困ったようにクラウスを見るレヴィアース。
しかしクラウスの方は茶目っ気も悪戯心も満載の老人だったので、楽しそうに頷いた。
「よし。では飲んでみるか?」
「うんっ!」
水の入っていたグラスにワインを注ぐ。
マティルダは琥珀色の液体を興味深そうに見ていた。
「そういえばそちらの嬢ちゃん達の名前はまだじゃったな。教えてくれるかのう?」
「マティルダだよ」
「トリス……です」
「ふむ。マティルダにトリスか。儂はクラウスじゃ。よろしくな」
「よろしく」
「よろしく」
ぺこりと頭を下げるマティルダとトリス。
こういう部分はきちんと礼儀正しい。
敬語は使っていないが、そういう環境で育っていないことを考慮すれば十分すぎるぐらいの態度だった。
「せっかくじゃからトリスも飲んでみるか?」
「いいの?」
「うむ。遠慮することはないぞ。仮に倒れたとしても責任を持って介抱してやるからな」
「……倒れるのは嫌だけど、でも興味はあるから」
おずおずとグラスを差し出すトリス。
遠慮深い性格をしているが、いざとなれば自分の要求をきちんと口に出来る。
琥珀色の液体を嬉しそうに口にするトリス。
そして、その顔がほころんだ。
「美味しい」
「それは良かった。

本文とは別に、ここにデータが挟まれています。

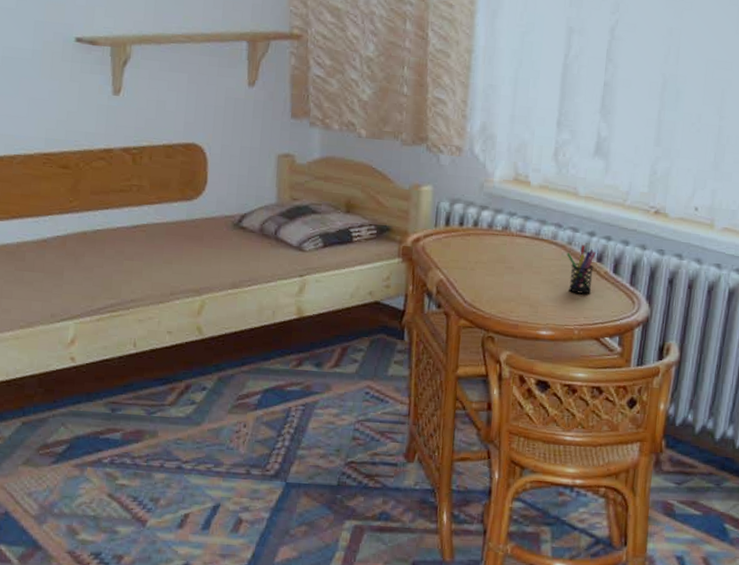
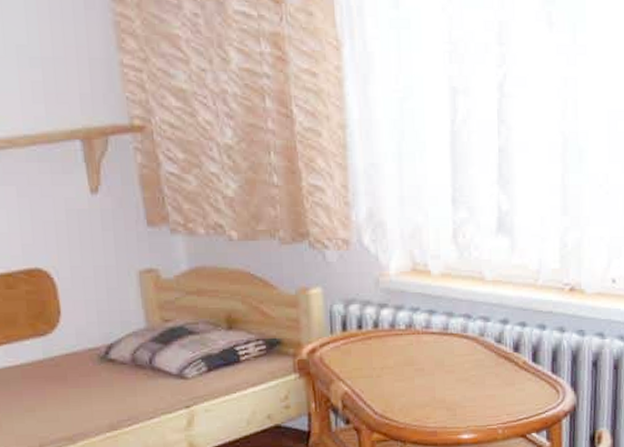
pen holder: present [566,245,596,294] -> none [479,335,512,389]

まだお代わりはあるから遠慮無く飲むといい」
「私も!」
さっそく一杯目を空けたマティルダがキラキラした瞳でお代わりを差し出す。
「おいおい……」
結構度数の強い酒なのだが、一気飲みしてしまったらしい。
流石に心配になるレヴィアース。
それ以前に、知らないというのは恐ろしい。
レヴィアースでさえもったいなくて少しずつ味わって飲んでいるのに、あの酒を一気飲み出来る神経が信じられない。
知らなければそんなものなのかもしれないが。
……いや、度数を考えてもおかしいことは間違いない。
マティルダは将来とんでもない酒豪になるかもしれない。
トリスの方はきちんと味わって飲んでいる。
そしてクラウスの方は面白がってお代わりを注ぐ。
「あっという間に無くなったのう。もう一本出すか」
「え……」
あっさりと言ってのけるクラウス。
これと同じクラスの酒がもう一本……。
考えただけで恐ろしくなった。
金持ちの感覚とは、一般人とはかけ離れ過ぎてついていけない。